Last month, 14-year old Israeli model Sofia Mechetner opened up for the Dior show. In what has been described as a "Cinderella story," Mechetner has traded her impoverished life in Tel Aviv for a $265,000 contract with Dior. The only troubling part of the story? Mechetner's young age. In 2012, all 21 international Vogues signed a pact pledging they would not use models under the age of 16. However, fashion's obsession with all things youthful -- including the use of underage girls to model expensive clothes intended for adult women -- could not be stopped, regardless of any signed pacts.
This is nothing new. Sofia Mechetner is just the latest in the ongoing fixation of youth within the fashion world. In the 1980s, a 15-year-old Brooke Shields proclaimed, "You want to know what comes between me and my Calvins? Nothing." Fast-forward to today, where the daughters of famous celebrities are now in the fashion spotlight, regardless of however young they may be. Lily-Rose Depp, the 16-year-old daughter of Johnny Depp and Vanessa Paradis, is the face of Chanel's eyewear campaign. And Cindy Crawford's daughter Kaia Gerber -- who has been signed to IMG Models -- was recently in a photoshoot for Vogue Italia and had a photo spread in the September issue of CR Fashion Book, Carine Roitfeld's magazine. Oh yeah, and she's 13. These two young girls showcase the frenzied need from the fashion industry for younger faces. Their newly found spotlight has the possibility to replace their famous model mothers who, perhaps precisely because of their mature ages, could be considered irrelevant, as now there is a much younger look-alike to take over the throne.
There is something distinctly unsettling about watching a pubescent girl stalk down the runway, styled to look beyond her years and wearing expensive clothing intended for adult women. Sofia Mechetner's young age, with her height of an adult and body of a child, serve to distort reality and expectations of what a woman's body looks like. These young models who have yet to enter puberty -- lacking hips and a chest -- puts pressure on other, older, models to achieve and maintain a stick-thin physique. It also sends out a strong message to the American public at large. The models are meant to be desirable -- beautiful, sophisticated, more elegant and cool than you could ever possibly be -- and the everyday woman is encouraged to imitate that body type, to uphold it as a beauty ideal.
For young girls styled into models, the demands of working in the fashion industry can be confusing and incredibly uncomfortable. Young girls are subjected to endless judgments and critiques over their bodies, as casting agents and designers -- and eventually the model in question -- reduce a model's worth to her measurements. Young models also have to deal with being presented and viewed as sexual objects; a difficult concept to understand, let alone handle.

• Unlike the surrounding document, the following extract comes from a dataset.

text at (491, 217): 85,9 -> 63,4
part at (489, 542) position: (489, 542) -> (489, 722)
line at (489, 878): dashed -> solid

The employment of young girls in the fashion world is indicative of a broader cultural belief and fascination: to look good, you must look young. Advertisements on television, billboards, and magazines bombard us daily with messages solidifying that getting older is something to avoid and dread. For women specifically, there is an expectation to cling to younger years and do everything possibly to look younger. It's no surprise that plastic surgery and anti-aging products are multi-dollar industries in the United States, especially because of the perception that only young women are desirable or deserve attention. Just look at the women in the media -- from actors to talk show hosts to models -- and you will find young women almost exclusively on show. A woman over 35? Sorry -- she's expired.
As younger models appear on catwalks and magazine spreads, one must wonder: Is it really such a crazy idea for an older women -- as opposed to a pubescent minor -- to model products intended for an older woman? Considering that older women -- including Joni Mitchell and Joan Didion -- modeled in campaigns earlier this year, one might dare interpret this as a sliver of hope. I mean, Dolce & Gabbana even featured three grandmothers in their spring 2015 ads! Come on! However, given fashion's track history, the answer to such a question is already very apparent: Don't count on it.